Dos personas cada día han muerto en el mes de abril en Canarias por la covid. En total, sesenta y tres, solo tres menos que el mes anterior. Ciento veintinueve personas entre marzo y abril, familias que han tenido que enterrar a sus seres queridos, hurgar en sus recuerdos, recoger su ropa, abrir testamentos, buscar la última foto, cargar un féretro, cerrar una lápida. Vidas que se perdieron porque alguien tiene que morir para que el resto se lo pase pipa. Porque, como sociedad, hemos aceptado que este número de muertes es tolerable.
A lo largo de la historia la humanidad se ha acostumbrado a llevar pesadas armaduras, miriñaques, apretados corsés, tacones de diez centímetros o trajes que impiden subir el brazo por encima de la cabeza. Pero hoy una mascarilla nos resulta tremendamente incómoda, insoportable casi, aunque nos sirva como una importante barrera contra la pandemia. Porque sí, aunque la clase política le diera el finiquito, la OMS sigue empeñada en que no hemos superado al virus.

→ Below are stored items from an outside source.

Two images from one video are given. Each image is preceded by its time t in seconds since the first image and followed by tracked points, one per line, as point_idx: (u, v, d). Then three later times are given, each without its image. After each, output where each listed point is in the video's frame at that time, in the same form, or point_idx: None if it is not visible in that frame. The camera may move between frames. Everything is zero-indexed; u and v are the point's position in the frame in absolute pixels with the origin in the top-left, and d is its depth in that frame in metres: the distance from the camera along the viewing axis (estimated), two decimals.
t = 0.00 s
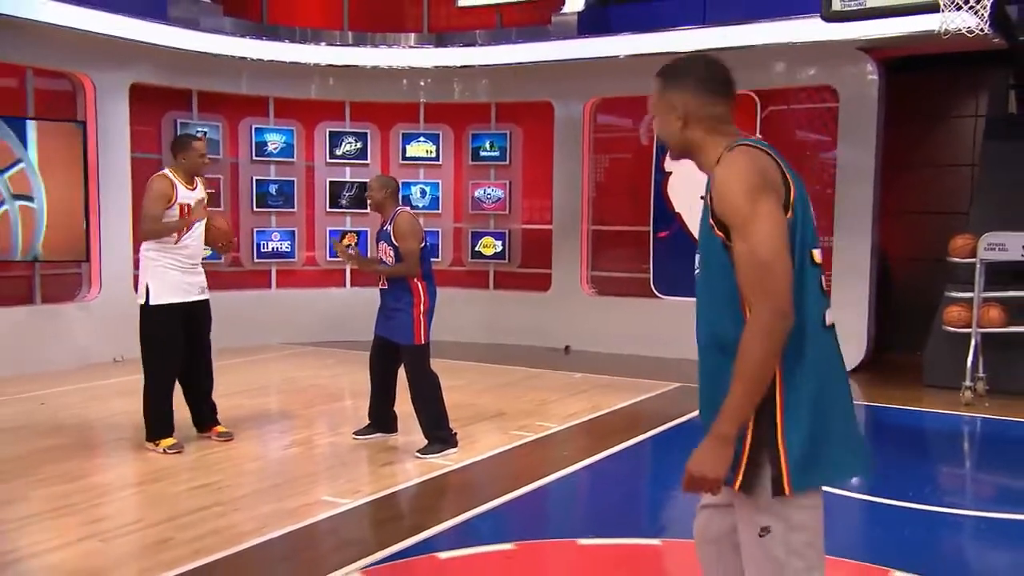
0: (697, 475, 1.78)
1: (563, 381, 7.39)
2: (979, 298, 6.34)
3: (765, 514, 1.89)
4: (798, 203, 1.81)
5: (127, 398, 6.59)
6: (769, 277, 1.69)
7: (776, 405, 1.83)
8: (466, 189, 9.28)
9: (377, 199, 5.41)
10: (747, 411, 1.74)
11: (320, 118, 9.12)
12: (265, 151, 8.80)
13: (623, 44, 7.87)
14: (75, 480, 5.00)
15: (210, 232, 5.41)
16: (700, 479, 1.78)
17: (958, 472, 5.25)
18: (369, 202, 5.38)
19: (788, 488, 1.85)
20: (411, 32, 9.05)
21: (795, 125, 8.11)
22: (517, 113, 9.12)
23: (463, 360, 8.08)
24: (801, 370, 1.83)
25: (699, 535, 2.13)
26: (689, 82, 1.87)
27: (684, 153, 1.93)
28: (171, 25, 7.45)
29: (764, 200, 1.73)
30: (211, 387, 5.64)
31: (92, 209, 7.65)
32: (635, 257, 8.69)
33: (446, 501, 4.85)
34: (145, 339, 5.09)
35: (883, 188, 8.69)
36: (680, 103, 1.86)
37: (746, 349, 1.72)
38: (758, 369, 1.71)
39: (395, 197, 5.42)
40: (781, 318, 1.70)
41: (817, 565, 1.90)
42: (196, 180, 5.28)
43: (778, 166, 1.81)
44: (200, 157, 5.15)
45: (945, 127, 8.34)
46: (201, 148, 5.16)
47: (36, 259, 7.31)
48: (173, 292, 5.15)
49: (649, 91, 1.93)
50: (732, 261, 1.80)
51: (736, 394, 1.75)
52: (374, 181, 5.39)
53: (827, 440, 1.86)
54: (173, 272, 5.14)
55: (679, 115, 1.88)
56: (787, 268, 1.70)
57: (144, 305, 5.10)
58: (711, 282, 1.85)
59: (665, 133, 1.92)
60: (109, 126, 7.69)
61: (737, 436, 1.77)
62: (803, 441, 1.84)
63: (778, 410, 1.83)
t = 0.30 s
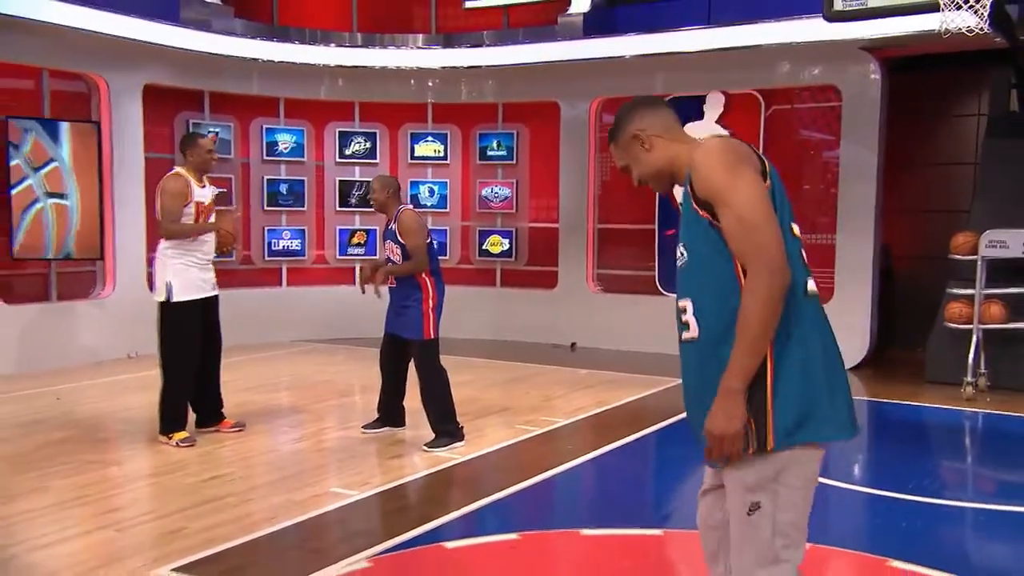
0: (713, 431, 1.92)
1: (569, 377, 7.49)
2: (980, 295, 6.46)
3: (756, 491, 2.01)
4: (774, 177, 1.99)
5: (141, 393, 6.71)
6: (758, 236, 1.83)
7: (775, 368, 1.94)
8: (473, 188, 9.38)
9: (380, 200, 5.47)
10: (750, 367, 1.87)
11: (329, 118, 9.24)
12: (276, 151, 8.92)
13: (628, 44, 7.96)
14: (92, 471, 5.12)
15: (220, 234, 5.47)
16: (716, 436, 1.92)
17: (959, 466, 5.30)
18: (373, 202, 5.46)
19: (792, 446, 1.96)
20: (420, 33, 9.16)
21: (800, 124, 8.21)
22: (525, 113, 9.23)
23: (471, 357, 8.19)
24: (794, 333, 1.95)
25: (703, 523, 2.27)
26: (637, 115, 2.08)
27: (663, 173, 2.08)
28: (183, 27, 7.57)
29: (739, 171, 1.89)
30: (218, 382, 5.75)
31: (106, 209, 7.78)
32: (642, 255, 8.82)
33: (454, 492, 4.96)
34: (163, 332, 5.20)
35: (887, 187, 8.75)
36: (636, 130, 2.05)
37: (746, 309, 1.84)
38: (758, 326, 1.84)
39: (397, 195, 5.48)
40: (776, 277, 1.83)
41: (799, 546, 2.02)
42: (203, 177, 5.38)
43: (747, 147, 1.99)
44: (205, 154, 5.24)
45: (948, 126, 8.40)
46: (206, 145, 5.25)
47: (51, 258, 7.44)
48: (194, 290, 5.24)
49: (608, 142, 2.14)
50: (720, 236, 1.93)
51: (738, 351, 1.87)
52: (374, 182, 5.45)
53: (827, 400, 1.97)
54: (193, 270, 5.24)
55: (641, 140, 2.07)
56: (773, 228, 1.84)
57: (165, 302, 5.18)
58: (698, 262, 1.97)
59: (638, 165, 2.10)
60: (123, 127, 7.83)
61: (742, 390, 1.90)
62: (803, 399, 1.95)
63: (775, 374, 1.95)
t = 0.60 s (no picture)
0: (705, 430, 1.97)
1: (571, 372, 7.55)
2: (978, 289, 6.52)
3: (752, 481, 2.03)
4: (772, 177, 2.02)
5: (147, 388, 6.80)
6: (750, 238, 1.86)
7: (766, 366, 2.00)
8: (475, 184, 9.44)
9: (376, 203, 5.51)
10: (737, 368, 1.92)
11: (333, 115, 9.31)
12: (280, 148, 8.97)
13: (628, 42, 8.01)
14: (100, 464, 5.20)
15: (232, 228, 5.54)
16: (710, 434, 1.97)
17: (957, 459, 5.33)
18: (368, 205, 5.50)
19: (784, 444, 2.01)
20: (422, 31, 9.22)
21: (798, 119, 8.25)
22: (526, 110, 9.30)
23: (473, 352, 8.25)
24: (783, 331, 2.01)
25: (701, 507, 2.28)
26: (664, 86, 2.09)
27: (670, 149, 2.12)
28: (188, 26, 7.64)
29: (738, 170, 1.91)
30: (228, 376, 5.83)
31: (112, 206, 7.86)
32: (644, 251, 8.87)
33: (456, 484, 5.03)
34: (177, 327, 5.28)
35: (886, 183, 8.79)
36: (656, 103, 2.07)
37: (734, 309, 1.89)
38: (745, 326, 1.88)
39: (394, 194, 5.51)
40: (764, 279, 1.87)
41: (798, 533, 2.04)
42: (211, 171, 5.44)
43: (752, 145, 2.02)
44: (211, 148, 5.29)
45: (947, 122, 8.45)
46: (211, 139, 5.31)
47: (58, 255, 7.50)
48: (208, 285, 5.29)
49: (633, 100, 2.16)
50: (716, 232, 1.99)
51: (726, 350, 1.92)
52: (366, 186, 5.48)
53: (816, 400, 2.02)
54: (206, 267, 5.29)
55: (658, 113, 2.09)
56: (765, 229, 1.88)
57: (180, 299, 5.26)
58: (696, 254, 2.03)
59: (650, 135, 2.13)
60: (128, 125, 7.90)
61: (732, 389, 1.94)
62: (792, 398, 2.00)
63: (766, 372, 2.00)
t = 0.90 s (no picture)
0: (675, 422, 1.93)
1: (568, 365, 7.61)
2: (971, 283, 6.60)
3: (750, 470, 2.03)
4: (787, 182, 1.93)
5: (147, 381, 6.83)
6: (752, 248, 1.79)
7: (758, 370, 1.98)
8: (472, 179, 9.48)
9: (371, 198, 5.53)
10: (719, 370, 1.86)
11: (330, 111, 9.34)
12: (278, 143, 9.01)
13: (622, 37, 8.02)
14: (101, 456, 5.24)
15: (235, 220, 5.58)
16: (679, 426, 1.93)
17: (950, 451, 5.39)
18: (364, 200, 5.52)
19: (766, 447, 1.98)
20: (419, 27, 9.26)
21: (795, 116, 8.23)
22: (523, 105, 9.34)
23: (470, 346, 8.30)
24: (779, 337, 1.97)
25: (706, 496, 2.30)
26: (698, 64, 1.93)
27: (691, 130, 1.98)
28: (186, 21, 7.65)
29: (750, 178, 1.81)
30: (229, 369, 5.87)
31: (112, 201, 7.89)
32: (639, 245, 8.90)
33: (454, 476, 5.08)
34: (178, 320, 5.31)
35: (881, 178, 8.85)
36: (686, 82, 1.92)
37: (723, 317, 1.83)
38: (734, 333, 1.82)
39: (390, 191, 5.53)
40: (760, 291, 1.80)
41: (797, 522, 2.02)
42: (212, 164, 5.47)
43: (772, 146, 1.91)
44: (205, 139, 5.31)
45: (940, 117, 8.51)
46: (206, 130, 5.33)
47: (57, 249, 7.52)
48: (208, 278, 5.33)
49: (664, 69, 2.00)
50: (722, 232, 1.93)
51: (711, 350, 1.86)
52: (365, 180, 5.51)
53: (804, 408, 1.99)
54: (206, 260, 5.32)
55: (687, 91, 1.94)
56: (770, 241, 1.80)
57: (179, 290, 5.29)
58: (701, 249, 1.98)
59: (674, 110, 1.98)
60: (128, 121, 7.93)
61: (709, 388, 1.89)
62: (779, 405, 1.98)
63: (758, 374, 1.98)
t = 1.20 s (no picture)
0: (707, 437, 1.94)
1: (560, 361, 7.66)
2: (959, 279, 6.68)
3: (746, 463, 2.03)
4: (791, 182, 1.91)
5: (142, 377, 6.85)
6: (758, 248, 1.81)
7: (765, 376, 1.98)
8: (465, 177, 9.52)
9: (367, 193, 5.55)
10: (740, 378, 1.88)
11: (323, 108, 9.36)
12: (271, 140, 9.03)
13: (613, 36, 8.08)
14: (97, 452, 5.26)
15: (230, 216, 5.62)
16: (711, 441, 1.94)
17: (938, 445, 5.46)
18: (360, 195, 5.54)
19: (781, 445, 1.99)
20: (412, 25, 9.29)
21: (788, 115, 8.29)
22: (515, 103, 9.38)
23: (464, 342, 8.34)
24: (785, 337, 1.97)
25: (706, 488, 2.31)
26: (704, 60, 1.94)
27: (698, 125, 2.00)
28: (179, 19, 7.66)
29: (755, 178, 1.83)
30: (224, 364, 5.89)
31: (105, 199, 7.89)
32: (630, 243, 8.94)
33: (449, 471, 5.12)
34: (170, 317, 5.33)
35: (870, 176, 8.94)
36: (692, 79, 1.93)
37: (739, 319, 1.85)
38: (749, 338, 1.84)
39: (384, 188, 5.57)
40: (768, 290, 1.82)
41: (792, 513, 2.03)
42: (209, 161, 5.49)
43: (777, 145, 1.91)
44: (197, 133, 5.35)
45: (928, 116, 8.60)
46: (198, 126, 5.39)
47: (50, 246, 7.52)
48: (197, 275, 5.32)
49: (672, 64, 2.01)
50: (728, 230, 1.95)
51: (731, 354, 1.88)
52: (363, 174, 5.54)
53: (816, 408, 2.01)
54: (196, 256, 5.31)
55: (693, 88, 1.96)
56: (776, 241, 1.81)
57: (171, 285, 5.31)
58: (709, 248, 1.99)
59: (681, 105, 2.00)
60: (121, 119, 7.93)
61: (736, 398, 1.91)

Precisamente esta semana ha insistido sobre la vigilancia. Cada vez se hacen menos test, lo que nos deja, decía la OMS, «ciegos ante la evolución del virus». Pero oye, que viva la vida, que lo que nos importa es la supuesta vieja normalidad. Ya ni siquiera se habla de la «nueva normalidad», se ha optado por la vieja, la de siempre, la del sálvese quien pueda.
Lo paradójico es que no hay un solo frente y el goteo de la inmoralidad se ha extendido sigilosamente a todas las áreas. Así, tampoco nos hemos preocupado de que se privaticen servicios públicos esenciales, se extienda la temporalidad en la administración, se reduzca personal hasta el ridículo, que no se le meta mano a la dependencia, que el ingreso mínimo vital no llegue o que la pobreza sea la norma. Solo hace falta unir la línea de puntos, pero dada la escasa atención que se ha prestado a la educación, ni de eso parece que somos capaces.